* **GOAL OF THE EXERCISE**:
Reproduce every line of text in the data below word for word, leaving out the pictures.

Saved entries
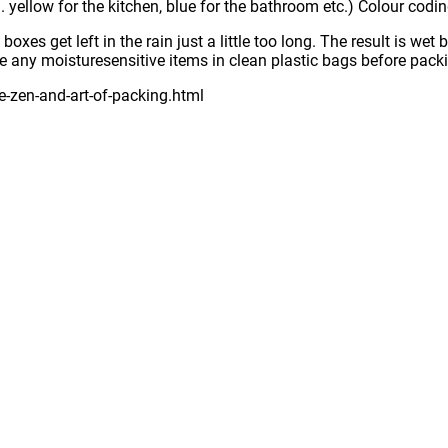
g. yellow for the kitchen, blue for the bathroom etc.) Colour codi
xes get left in the rain just a little too long. The result is we
ace any moisturesensitive items in clean plastic bags before pack
-zen-and-art-of-packing.html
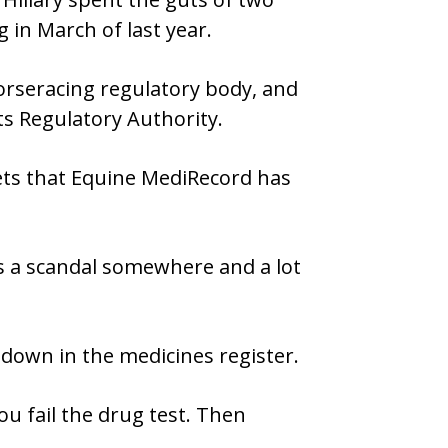
 in March of last year.
horseracing regulatory body, and
ts Regulatory Authority.
kets that Equine MediRecord has
’s a scandal somewhere and a lot
 down in the medicines register.
ou fail the drug test. Then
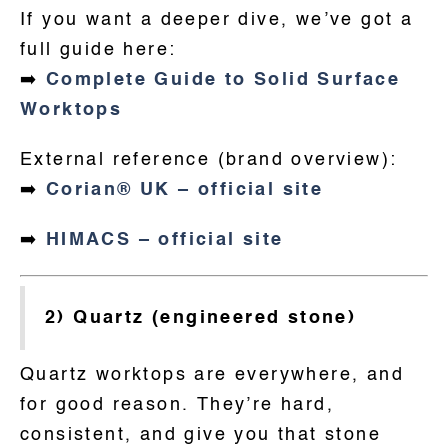
If you want a deeper dive, we’ve got a
full guide here:
➡️
Complete Guide to Solid Surface
Worktops
External reference (brand overview):
➡️
Corian® UK – official site
➡️
HIMACS – official site
2) Quartz (engineered stone)
Quartz worktops are everywhere, and
for good reason. They’re hard,
consistent, and give you that stone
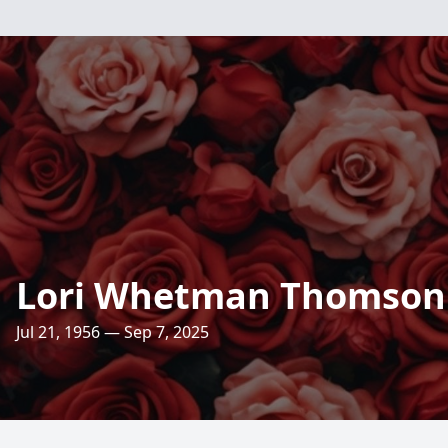
Lori Whetman Thomson
Jul 21, 1956 — Sep 7, 2025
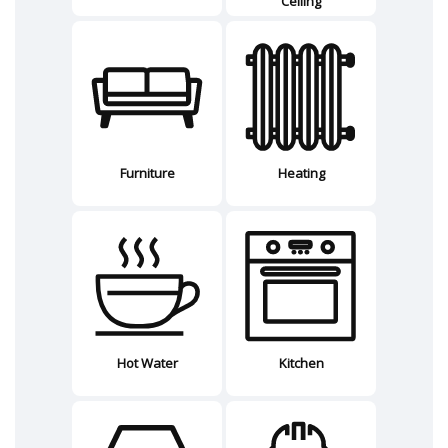
Ceiling
Furniture
Heating
Hot Water
Kitchen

* **SOLUTION TO THIS PROBLEM**:
g. yellow for the kitchen, blue for the bathroom etc.) Colour codi
xes get left in the rain just a little too long. The result is we
ace any moisturesensitive items in clean plastic bags before pack
-zen-and-art-of-packing.html
 in March of last year.
horseracing regulatory body, and
ts Regulatory Authority.
kets that Equine MediRecord has
’s a scandal somewhere and a lot
 down in the medicines register.
ou fail the drug test. Then
If you want a deeper dive, we’ve got a
full guide here:
➡️
Complete Guide to Solid Surface
Worktops
External reference (brand overview):
➡️
Corian® UK – official site
➡️
HIMACS – official site
2) Quartz (engineered stone)
Quartz worktops are everywhere, and
for good reason. They’re hard,
consistent, and give you that stone
Lori Whetman Thomson
Jul 21, 1956 — Sep 7, 2025
Ceiling
Furniture
Heating
Hot Water
Kitchen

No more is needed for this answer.